Une vague de contrôles administratifs inquiète les étrangers présents à Dakar
Les opérations de vérification ciblant les ressortissants étrangers se multiplient dans les rues de Dakar et sa banlieue. En seulement huit jours, 490 personnes ont été contrôlées par les forces de l’ordre, dont 36 déférées au parquet pour séjour irrégulier. Ces mesures, présentées comme des contrôles de routine, suscitent une vive inquiétude au sein de la société civile et parmi les communautés étrangères installées au Sénégal.
L’histoire d’Amadou Bangoura, étudiant béninois de 30 ans installé depuis cinq ans au Sénégal pour ses études supérieures, illustre cette nouvelle réalité. Alors qu’il quittait une salle de sport en soirée, une patrouille l’a interpellé pour un contrôle de routine. Sans ses papiers sur lui, l’étudiant a craint le pire : expulsion, emprisonnement, ou une longue procédure judiciaire. Les policiers ont finalement accepté de le conduire à son domicile, où il a pu prouver la régularité de son séjour. Un soulagement, mais aussi le signe d’une méfiance accrue envers les étrangers.
Ces opérations s’inscrivent dans une campagne de vérification administrative menée par la Direction de la police des étrangers et des titres de voyage (DPETV). Entre le 30 juin et le 8 juillet 2026, près de 500 étrangers de diverses nationalités ont été contrôlés, révélant une intensification des mesures dans un contexte où la sécurité des personnes et des biens est souvent invoquée comme justification.
La société civile dénonce un climat de suspicion généralisée
Plusieurs organisations de défense des droits humains et de la mobilité, dont Legs Africa, Frapp, Nawle, Afrikajom Center et Diwan Citoyen, ont publié un communiqué commun le 13 juillet pour alerter sur ces pratiques. Si elles reconnaissent le droit souverain de l’État sénégalais à contrôler ses frontières et à lutter contre l’immigration irrégulière, elles s’inquiètent d’une dérive vers l’arbitraire.

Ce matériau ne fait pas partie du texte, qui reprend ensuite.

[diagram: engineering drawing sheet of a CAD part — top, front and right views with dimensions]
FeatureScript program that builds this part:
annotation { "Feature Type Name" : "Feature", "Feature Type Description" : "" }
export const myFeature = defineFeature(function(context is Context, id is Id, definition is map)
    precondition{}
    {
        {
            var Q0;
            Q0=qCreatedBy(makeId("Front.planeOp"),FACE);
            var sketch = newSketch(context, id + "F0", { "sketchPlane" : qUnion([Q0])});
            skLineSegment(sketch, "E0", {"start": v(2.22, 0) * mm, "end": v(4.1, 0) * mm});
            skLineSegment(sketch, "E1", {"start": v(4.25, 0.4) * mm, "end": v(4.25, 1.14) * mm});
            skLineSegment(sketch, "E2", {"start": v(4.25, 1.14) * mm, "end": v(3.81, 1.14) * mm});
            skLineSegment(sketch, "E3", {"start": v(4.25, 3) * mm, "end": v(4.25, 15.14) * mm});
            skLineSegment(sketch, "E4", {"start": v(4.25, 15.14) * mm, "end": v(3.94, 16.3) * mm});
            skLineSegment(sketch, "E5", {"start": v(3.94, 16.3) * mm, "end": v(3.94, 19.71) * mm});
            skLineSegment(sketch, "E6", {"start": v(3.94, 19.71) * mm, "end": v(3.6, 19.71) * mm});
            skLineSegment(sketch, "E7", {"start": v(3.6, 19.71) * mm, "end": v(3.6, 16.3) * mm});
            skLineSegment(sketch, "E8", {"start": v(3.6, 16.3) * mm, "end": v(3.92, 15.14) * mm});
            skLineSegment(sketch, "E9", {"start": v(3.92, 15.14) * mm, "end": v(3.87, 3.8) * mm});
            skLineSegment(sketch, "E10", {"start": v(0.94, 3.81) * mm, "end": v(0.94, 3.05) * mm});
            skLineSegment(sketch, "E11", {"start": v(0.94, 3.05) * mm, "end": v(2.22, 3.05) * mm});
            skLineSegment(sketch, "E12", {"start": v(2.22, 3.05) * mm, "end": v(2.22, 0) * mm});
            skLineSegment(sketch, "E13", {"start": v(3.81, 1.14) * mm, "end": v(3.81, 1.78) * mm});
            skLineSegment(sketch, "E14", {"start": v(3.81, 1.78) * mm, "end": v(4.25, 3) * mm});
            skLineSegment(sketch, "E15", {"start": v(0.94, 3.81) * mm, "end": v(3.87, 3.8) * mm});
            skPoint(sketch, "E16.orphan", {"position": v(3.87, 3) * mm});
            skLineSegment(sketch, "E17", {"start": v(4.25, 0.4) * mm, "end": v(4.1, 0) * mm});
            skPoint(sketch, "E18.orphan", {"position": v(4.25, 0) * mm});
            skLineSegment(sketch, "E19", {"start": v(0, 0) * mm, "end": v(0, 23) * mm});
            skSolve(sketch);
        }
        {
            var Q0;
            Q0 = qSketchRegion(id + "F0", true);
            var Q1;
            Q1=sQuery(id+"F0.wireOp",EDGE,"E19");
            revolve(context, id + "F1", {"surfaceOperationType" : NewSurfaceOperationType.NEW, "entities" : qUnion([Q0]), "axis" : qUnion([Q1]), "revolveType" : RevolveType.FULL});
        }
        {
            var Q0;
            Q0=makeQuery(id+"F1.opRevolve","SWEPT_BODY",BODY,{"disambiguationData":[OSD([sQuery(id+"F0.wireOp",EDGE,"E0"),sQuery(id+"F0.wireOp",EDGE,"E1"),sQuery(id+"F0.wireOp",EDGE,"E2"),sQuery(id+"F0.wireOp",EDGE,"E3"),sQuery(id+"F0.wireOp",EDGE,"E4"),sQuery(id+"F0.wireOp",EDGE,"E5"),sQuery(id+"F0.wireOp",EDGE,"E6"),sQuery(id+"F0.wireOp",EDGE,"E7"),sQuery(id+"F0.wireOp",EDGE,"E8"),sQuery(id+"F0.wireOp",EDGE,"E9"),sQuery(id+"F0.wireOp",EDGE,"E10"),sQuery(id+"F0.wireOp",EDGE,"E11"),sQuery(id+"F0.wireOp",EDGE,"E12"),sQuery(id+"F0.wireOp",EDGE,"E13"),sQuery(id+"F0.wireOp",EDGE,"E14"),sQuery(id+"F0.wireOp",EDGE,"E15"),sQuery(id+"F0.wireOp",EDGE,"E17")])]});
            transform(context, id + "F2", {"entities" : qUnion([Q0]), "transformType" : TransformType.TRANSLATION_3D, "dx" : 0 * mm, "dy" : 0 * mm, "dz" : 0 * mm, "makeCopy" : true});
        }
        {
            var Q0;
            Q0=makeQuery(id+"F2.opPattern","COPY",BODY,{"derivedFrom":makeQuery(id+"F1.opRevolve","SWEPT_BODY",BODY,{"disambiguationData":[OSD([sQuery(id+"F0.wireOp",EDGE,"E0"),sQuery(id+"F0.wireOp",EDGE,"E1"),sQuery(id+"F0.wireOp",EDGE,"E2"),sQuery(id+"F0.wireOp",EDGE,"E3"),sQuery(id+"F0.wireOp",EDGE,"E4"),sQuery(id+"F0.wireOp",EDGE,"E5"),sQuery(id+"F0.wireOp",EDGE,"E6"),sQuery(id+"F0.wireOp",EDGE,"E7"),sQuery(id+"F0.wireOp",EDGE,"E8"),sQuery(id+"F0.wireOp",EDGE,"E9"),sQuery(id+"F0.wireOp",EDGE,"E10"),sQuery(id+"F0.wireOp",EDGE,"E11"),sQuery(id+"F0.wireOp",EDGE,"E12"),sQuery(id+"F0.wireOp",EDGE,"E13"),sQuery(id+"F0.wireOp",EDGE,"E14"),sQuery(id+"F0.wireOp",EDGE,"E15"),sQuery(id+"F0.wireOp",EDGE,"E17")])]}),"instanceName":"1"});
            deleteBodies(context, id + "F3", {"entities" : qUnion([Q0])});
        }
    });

« Ce qui préoccupe aujourd’hui, ce n’est pas l’existence d’une politique migratoire, mais la banalisation d’une logique de suspicion permanente envers l’étranger », soulignent-elles. Selon ces associations, le séjour régulier devient une succession d’épreuves bureaucratiques, où l’étranger est perçu non plus comme une personne titulaire de droits, mais comme un risque administratif.
Sécurité et hospitalité : un équilibre à retrouver
Pour Elimane Kane, président de Legs Africa, ces contrôles ne doivent pas opposer deux valeurs fondamentales du Sénégal : la sécurité et l’hospitalité. Bien que la gestion des frontières et l’identification des entrées légales relèvent de la responsabilité de l’État, il met en garde contre une interprétation excessive de ces mesures.
« La sécurité n’exclut pas l’altérité », rappelle-t-il, insistant sur la nécessité d’une coordination renforcée entre les services concernés. À défaut, ces contrôles risquent d’être perçus comme des persécutions ciblées, alors qu’ils devraient être compris comme des mesures neutres et proportionnées.
Elimane Kane rappelle également que la mobilité professionnelle est une réalité mondiale. « Tout comme les Sénégalais partent travailler à l’étranger, les étrangers ont le droit de venir ici et d’y exercer une activité », explique-t-il. Selon lui, la solution ne réside pas dans la stigmatisation des migrants, mais dans la création d’opportunités pour les jeunes Sénégalais, afin qu’ils puissent eux aussi saisir les chances offertes par leur pays.
Ces opérations de contrôle, si elles ne visent pas directement les Sénégalais, soulèvent des questions plus larges sur l’image du pays à l’international et sur la manière dont il accueille ceux qui choisissent d’y vivre ou d’y étudier.